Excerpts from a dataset
--------------------

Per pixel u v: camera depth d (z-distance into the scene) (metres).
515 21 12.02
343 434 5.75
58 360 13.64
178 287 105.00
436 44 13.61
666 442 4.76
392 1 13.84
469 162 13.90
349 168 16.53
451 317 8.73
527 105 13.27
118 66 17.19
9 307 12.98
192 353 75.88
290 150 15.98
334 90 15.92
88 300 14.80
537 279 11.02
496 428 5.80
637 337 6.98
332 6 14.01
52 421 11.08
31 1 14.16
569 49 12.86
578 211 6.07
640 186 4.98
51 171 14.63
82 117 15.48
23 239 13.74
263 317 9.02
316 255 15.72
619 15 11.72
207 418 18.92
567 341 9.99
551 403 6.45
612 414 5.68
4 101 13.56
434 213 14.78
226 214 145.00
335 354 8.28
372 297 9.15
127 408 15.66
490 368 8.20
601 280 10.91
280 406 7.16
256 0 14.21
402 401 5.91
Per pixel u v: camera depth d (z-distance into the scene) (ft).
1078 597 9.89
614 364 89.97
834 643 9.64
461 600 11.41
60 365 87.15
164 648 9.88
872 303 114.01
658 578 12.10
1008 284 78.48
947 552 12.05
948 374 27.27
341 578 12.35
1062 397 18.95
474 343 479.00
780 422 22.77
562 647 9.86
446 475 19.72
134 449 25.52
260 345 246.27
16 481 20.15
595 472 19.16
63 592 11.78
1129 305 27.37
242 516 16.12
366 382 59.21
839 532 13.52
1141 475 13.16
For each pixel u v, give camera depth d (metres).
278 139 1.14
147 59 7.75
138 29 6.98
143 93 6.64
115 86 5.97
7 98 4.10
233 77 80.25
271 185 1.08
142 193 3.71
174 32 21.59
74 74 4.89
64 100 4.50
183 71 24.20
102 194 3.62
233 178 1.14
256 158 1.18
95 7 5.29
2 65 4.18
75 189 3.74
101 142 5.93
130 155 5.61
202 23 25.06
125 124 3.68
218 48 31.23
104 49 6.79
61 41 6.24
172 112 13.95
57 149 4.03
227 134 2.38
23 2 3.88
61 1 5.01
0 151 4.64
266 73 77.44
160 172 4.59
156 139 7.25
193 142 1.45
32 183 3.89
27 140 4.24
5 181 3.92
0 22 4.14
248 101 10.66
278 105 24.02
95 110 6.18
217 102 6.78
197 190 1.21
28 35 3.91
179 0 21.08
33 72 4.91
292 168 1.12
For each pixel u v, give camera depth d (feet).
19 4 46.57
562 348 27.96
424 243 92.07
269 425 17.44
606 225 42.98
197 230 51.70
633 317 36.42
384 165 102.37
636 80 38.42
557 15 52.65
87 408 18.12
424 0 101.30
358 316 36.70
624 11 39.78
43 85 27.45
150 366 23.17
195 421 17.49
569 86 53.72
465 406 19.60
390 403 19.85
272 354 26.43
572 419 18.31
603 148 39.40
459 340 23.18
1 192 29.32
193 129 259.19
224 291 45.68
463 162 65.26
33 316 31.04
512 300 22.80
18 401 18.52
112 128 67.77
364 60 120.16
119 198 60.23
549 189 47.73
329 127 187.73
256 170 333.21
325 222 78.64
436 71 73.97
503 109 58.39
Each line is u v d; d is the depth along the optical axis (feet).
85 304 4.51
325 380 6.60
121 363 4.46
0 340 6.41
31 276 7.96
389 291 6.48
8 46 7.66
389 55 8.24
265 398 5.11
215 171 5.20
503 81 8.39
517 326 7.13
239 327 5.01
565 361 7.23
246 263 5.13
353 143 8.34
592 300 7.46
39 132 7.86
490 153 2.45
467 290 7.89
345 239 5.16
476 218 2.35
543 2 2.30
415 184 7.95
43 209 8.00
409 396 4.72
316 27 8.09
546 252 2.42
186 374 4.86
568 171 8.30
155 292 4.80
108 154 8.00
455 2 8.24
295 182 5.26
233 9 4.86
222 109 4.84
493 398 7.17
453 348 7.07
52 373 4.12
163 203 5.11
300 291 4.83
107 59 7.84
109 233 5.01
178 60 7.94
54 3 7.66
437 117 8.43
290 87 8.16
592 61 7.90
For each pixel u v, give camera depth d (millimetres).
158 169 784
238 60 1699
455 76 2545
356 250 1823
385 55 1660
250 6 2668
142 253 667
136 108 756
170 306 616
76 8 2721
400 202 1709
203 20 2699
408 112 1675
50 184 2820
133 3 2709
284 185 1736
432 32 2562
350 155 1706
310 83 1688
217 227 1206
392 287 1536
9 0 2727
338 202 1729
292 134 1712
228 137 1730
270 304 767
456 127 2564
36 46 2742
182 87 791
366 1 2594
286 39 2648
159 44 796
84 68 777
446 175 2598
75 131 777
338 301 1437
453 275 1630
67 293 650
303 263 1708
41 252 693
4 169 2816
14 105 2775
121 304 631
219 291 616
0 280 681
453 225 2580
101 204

--------------------

Aim of the exercise: Retype only this range exactly: the first line of the data through the line where "16 481 20.15" appears.

Problem solution:
Per pixel u v: camera depth d (z-distance into the scene) (metres).
515 21 12.02
343 434 5.75
58 360 13.64
178 287 105.00
436 44 13.61
666 442 4.76
392 1 13.84
469 162 13.90
349 168 16.53
451 317 8.73
527 105 13.27
118 66 17.19
9 307 12.98
192 353 75.88
290 150 15.98
334 90 15.92
88 300 14.80
537 279 11.02
496 428 5.80
637 337 6.98
332 6 14.01
52 421 11.08
31 1 14.16
569 49 12.86
578 211 6.07
640 186 4.98
51 171 14.63
82 117 15.48
23 239 13.74
263 317 9.02
316 255 15.72
619 15 11.72
207 418 18.92
567 341 9.99
551 403 6.45
612 414 5.68
4 101 13.56
434 213 14.78
226 214 145.00
335 354 8.28
372 297 9.15
127 408 15.66
490 368 8.20
601 280 10.91
280 406 7.16
256 0 14.21
402 401 5.91
Per pixel u v: camera depth d (z-distance into the scene) (ft).
1078 597 9.89
614 364 89.97
834 643 9.64
461 600 11.41
60 365 87.15
164 648 9.88
872 303 114.01
658 578 12.10
1008 284 78.48
947 552 12.05
948 374 27.27
341 578 12.35
1062 397 18.95
474 343 479.00
780 422 22.77
562 647 9.86
446 475 19.72
134 449 25.52
260 345 246.27
16 481 20.15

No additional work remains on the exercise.